# Churches in Cairo



## BVZ (Nov 3, 2010)

Are there any english churches in Cairo? We are looking to join a community and need to know if there are any. Any info will be appreciated! We live in New Cairo but will travel to Maadi or other.!


----------



## bat (Dec 1, 2010)

BVZ said:


> Are there any english churches in Cairo? We are looking to join a community and need to know if there are any. Any info will be appreciated! We live in New Cairo but will travel to Maadi or other.!

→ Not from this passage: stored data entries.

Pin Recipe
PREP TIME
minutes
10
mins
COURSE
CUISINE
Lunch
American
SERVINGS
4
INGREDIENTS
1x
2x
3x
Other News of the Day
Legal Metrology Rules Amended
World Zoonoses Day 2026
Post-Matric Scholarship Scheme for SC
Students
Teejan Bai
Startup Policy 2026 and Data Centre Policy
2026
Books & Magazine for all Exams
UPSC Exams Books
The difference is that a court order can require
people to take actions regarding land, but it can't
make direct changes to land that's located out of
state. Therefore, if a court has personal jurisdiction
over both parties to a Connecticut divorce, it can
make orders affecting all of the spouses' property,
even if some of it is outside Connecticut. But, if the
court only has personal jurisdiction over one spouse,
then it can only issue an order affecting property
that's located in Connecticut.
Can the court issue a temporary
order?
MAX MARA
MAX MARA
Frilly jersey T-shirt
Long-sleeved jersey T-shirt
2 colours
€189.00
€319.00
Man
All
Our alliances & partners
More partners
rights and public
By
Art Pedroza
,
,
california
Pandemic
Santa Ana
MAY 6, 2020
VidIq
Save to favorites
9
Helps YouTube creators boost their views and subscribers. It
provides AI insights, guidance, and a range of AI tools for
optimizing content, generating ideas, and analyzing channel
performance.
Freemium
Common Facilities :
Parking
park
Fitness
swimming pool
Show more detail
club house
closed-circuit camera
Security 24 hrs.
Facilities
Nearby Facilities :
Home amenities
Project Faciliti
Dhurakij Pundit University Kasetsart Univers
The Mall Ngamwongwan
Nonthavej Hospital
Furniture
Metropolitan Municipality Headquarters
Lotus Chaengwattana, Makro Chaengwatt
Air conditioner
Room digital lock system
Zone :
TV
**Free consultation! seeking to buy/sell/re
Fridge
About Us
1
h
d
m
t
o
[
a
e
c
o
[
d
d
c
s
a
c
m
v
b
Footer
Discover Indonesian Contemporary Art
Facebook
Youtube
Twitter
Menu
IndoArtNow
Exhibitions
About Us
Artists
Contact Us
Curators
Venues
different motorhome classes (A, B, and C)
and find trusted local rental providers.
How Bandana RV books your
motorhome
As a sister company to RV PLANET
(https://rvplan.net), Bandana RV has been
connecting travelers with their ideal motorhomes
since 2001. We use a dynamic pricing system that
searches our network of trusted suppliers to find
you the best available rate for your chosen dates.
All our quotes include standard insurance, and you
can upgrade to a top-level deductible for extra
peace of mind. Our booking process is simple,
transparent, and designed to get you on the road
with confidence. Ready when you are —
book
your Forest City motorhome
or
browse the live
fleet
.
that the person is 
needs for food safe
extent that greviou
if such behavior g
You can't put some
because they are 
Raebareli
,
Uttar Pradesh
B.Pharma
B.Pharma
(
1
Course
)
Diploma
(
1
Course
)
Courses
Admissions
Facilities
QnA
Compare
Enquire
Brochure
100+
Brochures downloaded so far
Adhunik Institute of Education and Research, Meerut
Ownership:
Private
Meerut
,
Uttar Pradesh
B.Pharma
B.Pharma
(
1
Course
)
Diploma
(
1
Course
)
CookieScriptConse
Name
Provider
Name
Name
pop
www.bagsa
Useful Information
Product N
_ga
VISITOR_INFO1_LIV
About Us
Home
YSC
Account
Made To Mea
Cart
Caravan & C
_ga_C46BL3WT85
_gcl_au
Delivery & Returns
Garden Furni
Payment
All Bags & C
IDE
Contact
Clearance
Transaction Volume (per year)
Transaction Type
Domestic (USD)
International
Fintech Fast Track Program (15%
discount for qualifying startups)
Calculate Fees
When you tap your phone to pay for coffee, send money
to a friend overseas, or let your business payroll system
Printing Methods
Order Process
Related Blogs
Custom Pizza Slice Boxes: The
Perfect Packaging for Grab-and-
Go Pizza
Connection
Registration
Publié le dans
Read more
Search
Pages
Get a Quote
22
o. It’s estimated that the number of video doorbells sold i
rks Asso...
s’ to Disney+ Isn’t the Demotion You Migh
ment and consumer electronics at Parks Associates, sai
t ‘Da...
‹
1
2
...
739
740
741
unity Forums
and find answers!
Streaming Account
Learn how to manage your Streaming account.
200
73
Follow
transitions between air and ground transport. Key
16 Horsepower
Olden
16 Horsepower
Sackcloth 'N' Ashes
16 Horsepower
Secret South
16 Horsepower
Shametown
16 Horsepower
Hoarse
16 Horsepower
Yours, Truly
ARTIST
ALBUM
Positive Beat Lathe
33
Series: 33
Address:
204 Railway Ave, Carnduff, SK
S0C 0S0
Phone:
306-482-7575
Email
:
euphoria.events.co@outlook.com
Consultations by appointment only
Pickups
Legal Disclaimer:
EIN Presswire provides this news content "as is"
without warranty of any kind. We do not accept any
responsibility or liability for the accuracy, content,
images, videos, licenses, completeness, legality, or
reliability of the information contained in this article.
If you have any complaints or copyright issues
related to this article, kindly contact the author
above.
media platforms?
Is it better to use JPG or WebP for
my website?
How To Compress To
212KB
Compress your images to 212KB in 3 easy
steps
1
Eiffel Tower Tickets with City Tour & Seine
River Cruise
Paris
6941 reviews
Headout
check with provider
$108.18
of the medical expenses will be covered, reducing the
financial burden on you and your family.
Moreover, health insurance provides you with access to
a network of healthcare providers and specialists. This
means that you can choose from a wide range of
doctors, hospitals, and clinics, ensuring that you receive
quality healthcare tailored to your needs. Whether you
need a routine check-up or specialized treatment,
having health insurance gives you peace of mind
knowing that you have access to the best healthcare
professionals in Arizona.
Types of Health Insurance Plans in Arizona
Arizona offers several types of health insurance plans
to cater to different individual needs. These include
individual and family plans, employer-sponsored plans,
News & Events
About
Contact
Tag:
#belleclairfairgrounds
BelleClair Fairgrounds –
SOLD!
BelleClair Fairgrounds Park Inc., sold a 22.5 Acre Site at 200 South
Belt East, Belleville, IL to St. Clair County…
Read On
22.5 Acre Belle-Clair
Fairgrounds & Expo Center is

Yes st clares sat night Sunday morning beside chilis restraunt down sawrah street in Heliopolis 
English speaking catholic mass.
Also st michaels in korba, not sure about times but it's in community magazine.
In fact lots when I think about it.
Bat


----------



## MaidenScotland (Jun 6, 2009)

Hi and welcome

Do you mean a Church of England or english speaking sermons?
Lots of churches over Cairo and beyond 

maiden


----------



## menas (Mar 31, 2011)

Maadi Community Church 
Service time Fridays at 5pm.
I usually attend the service there
Corner of Road 17 and Port Said Street in Maadi (on the grounds of St. John’s church)
Maadi Community Church :: Home


----------



## flossy207 (Jun 23, 2010)

hi all - in hurghada - we have found a coptic church. Is anyone aware of any english speaking services please?


----------



## BVZ (Nov 3, 2010)

Thank you all for your replies.


----------



## bat (Dec 1, 2010)

flossy207 said:


> hi all - in hurghada - we have found a coptic church. Is anyone aware of any english speaking services please?


If there's not go and ask the priest, I'm sure if you could find some other English speakers interested you might get an English type mass at least once a month, they do in Heliopolis and French , doesn't hurt to ask.


----------